> List of tasks:
a. Pick out every line in the listing that contains the string "colour" and copy each one.
b. Can you carry on the piece about marching in the Christopher Street Day parade, starting after its last sentence?

> Provided text:
For some reason, the Christopher Street Day (the German version of the Pride Parades) takes place here in July. I have a feeling that it is also a lot more political, though it is certainly not lacking in color. Two years ago was the first time I had the occasion to witness the exuberant joy and cheer from the sidelines. Last year I sadly missed it, as it was on the precise day of my moving. This year I joined and marched along some 100 coworkers from the LGBT network of my employer, taking turns at carrying the banner that adapted the company motto to a message of affirmation and support.

It was certainly a different feeling. I did not get to “enjoy” the march like a show from the sideline, watching as trucks and cars and walkers carried their messages – cheeky, thoughtful, activist, humorous and kind – by in a rainbow swirl. What I did get to do was walk alongside others, through onlooker crowds 175000 strong. Signaling I am here, I stand and walk with all the others, for everyone’s right to love and be loved, to be safe, to be accepted, to be open and free to be who they are without hiding, to live and breathe and go through each day without double checking every word or action – things that many others have the luxury of taking for granted.

> Provided records:
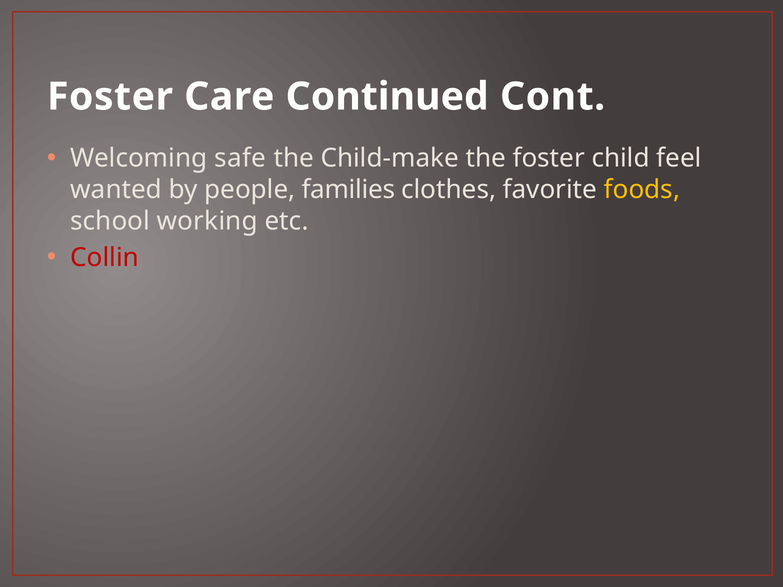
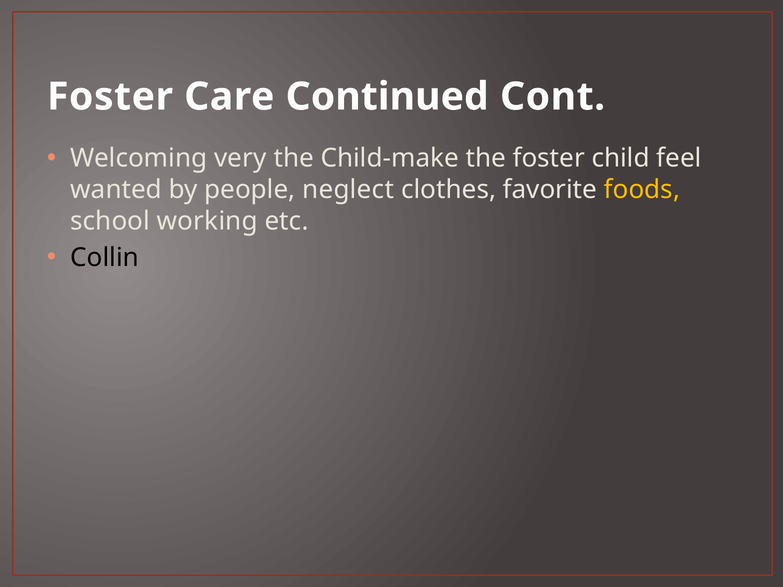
safe: safe -> very
families: families -> neglect
Collin colour: red -> black
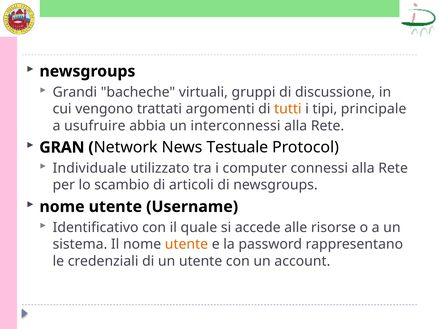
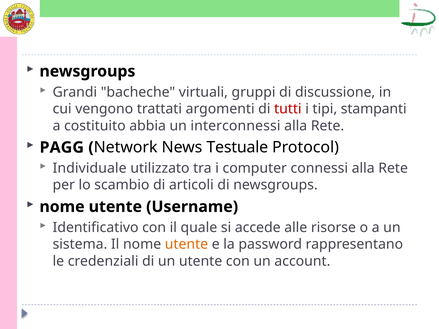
tutti colour: orange -> red
principale: principale -> stampanti
usufruire: usufruire -> costituito
GRAN: GRAN -> PAGG
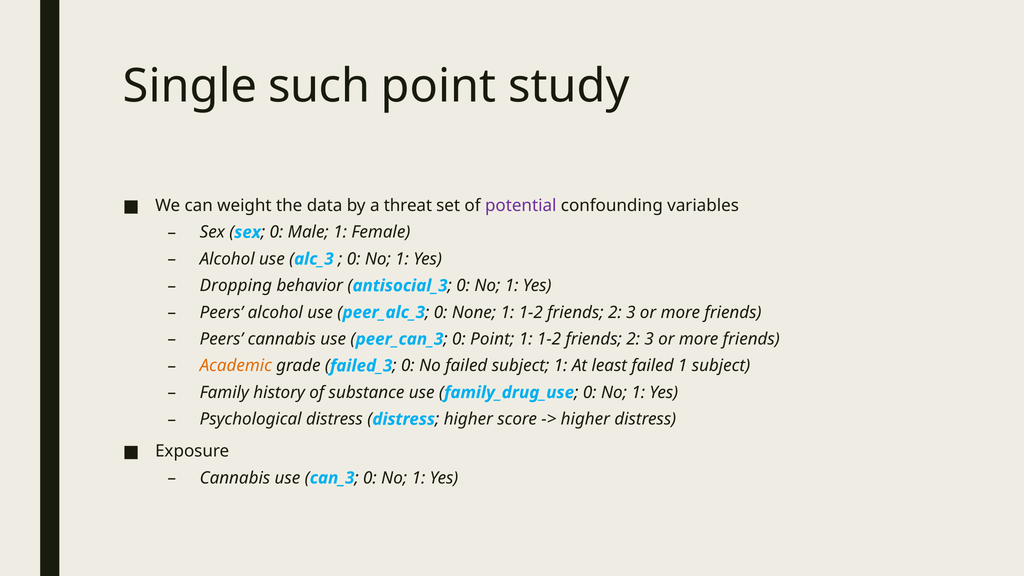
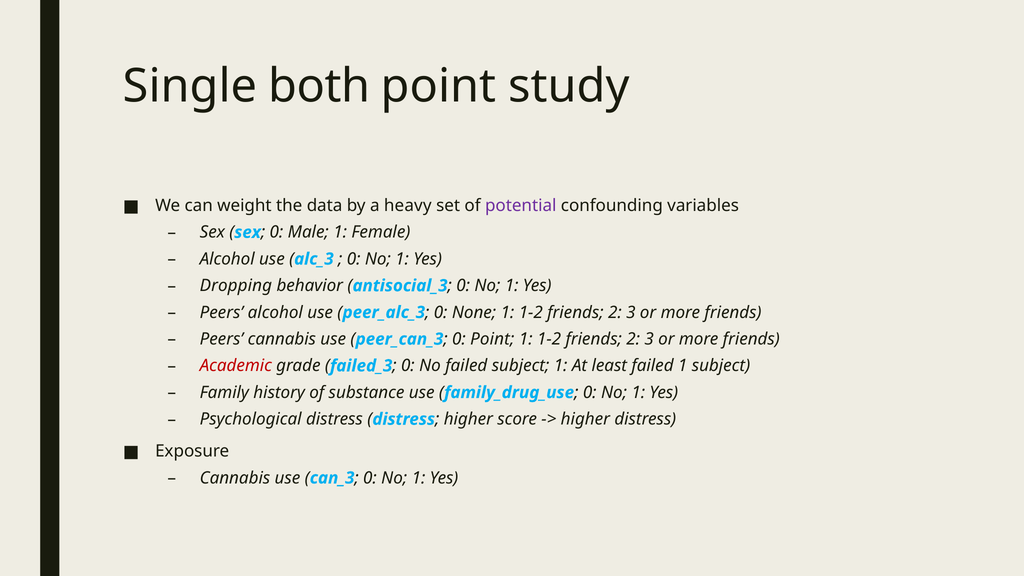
such: such -> both
threat: threat -> heavy
Academic colour: orange -> red
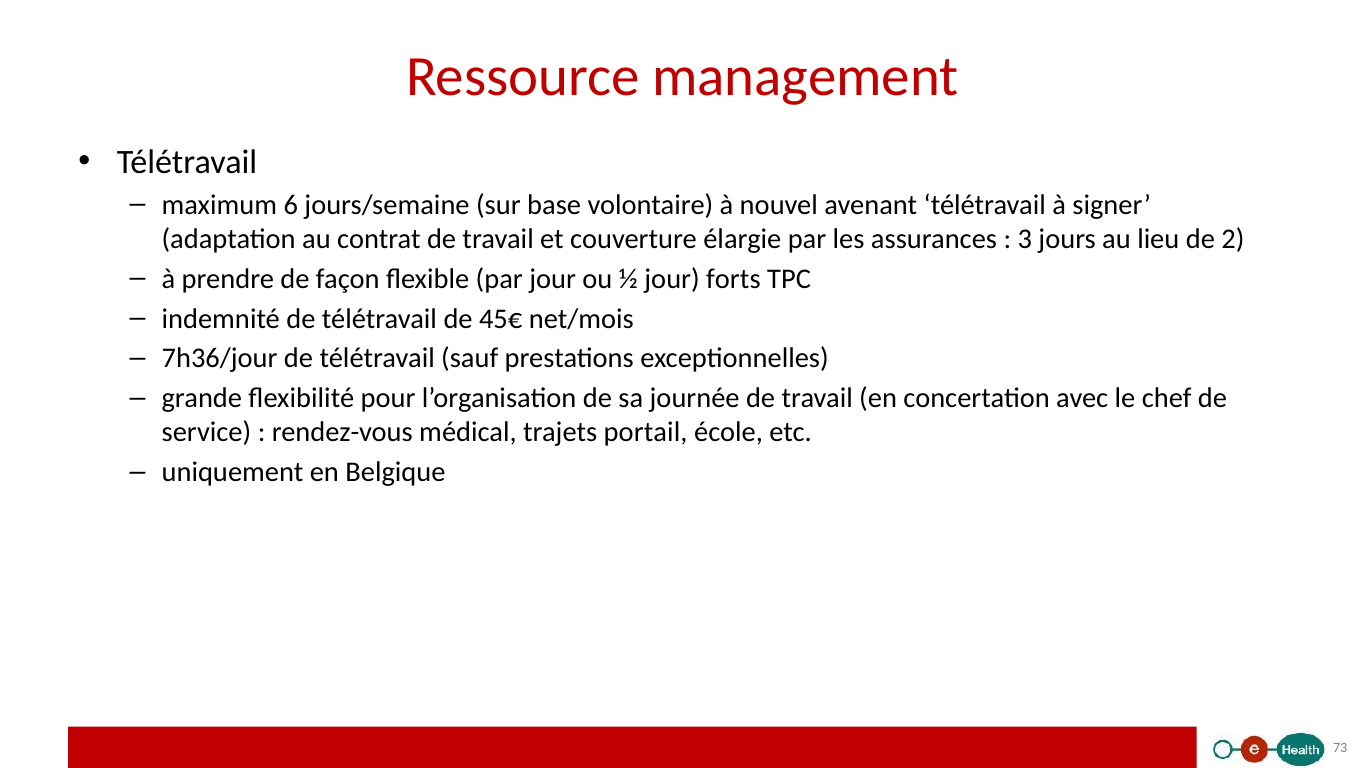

> Responses by task:
a.
Collin colour: red -> black
tutti colour: orange -> red
Academic colour: orange -> red

b.
I carried the banner. I sang silly pop songs. I waved and smiled and laughed at people. I petted pups. I hugged everyone I saw with a Free Hugs sign. I sat down exhausted at the end with a silly grin on my face and some moistness in my eyes. Some of the folks I hugged were teens. Two of them had Free Hugs sign, but it turns out or seven or eight of them wanted to hug. They were wearing trans and ace and bi and rainbow flags around their shoulders. And I still find it amazing and wonderful that they can grow up in a time and a place where they have the resources to find out about themselves. That they can fill out a “I am…” sentence without thinking about how best to describe it or even better, how to dodge an answer, because it would be too awkward to explain or because the vocabulary is simply missing or because they have to fear the consequences. They can grow up knowing for certain that they are ok, they are not broken and there are others like them. I am finding some comfort in the thought that they probably do not even realize just how much that is worth. I am not wearing rose tinted glasses, I am well aware that while acceptance here is greater than in other parts of the world, there are a lot of less fortunate folks than the ones who cheered on Saturday who still struggle with who they are and how they are perceived. But I like to think that we are making progress.

In the name of love
What more in the name of love?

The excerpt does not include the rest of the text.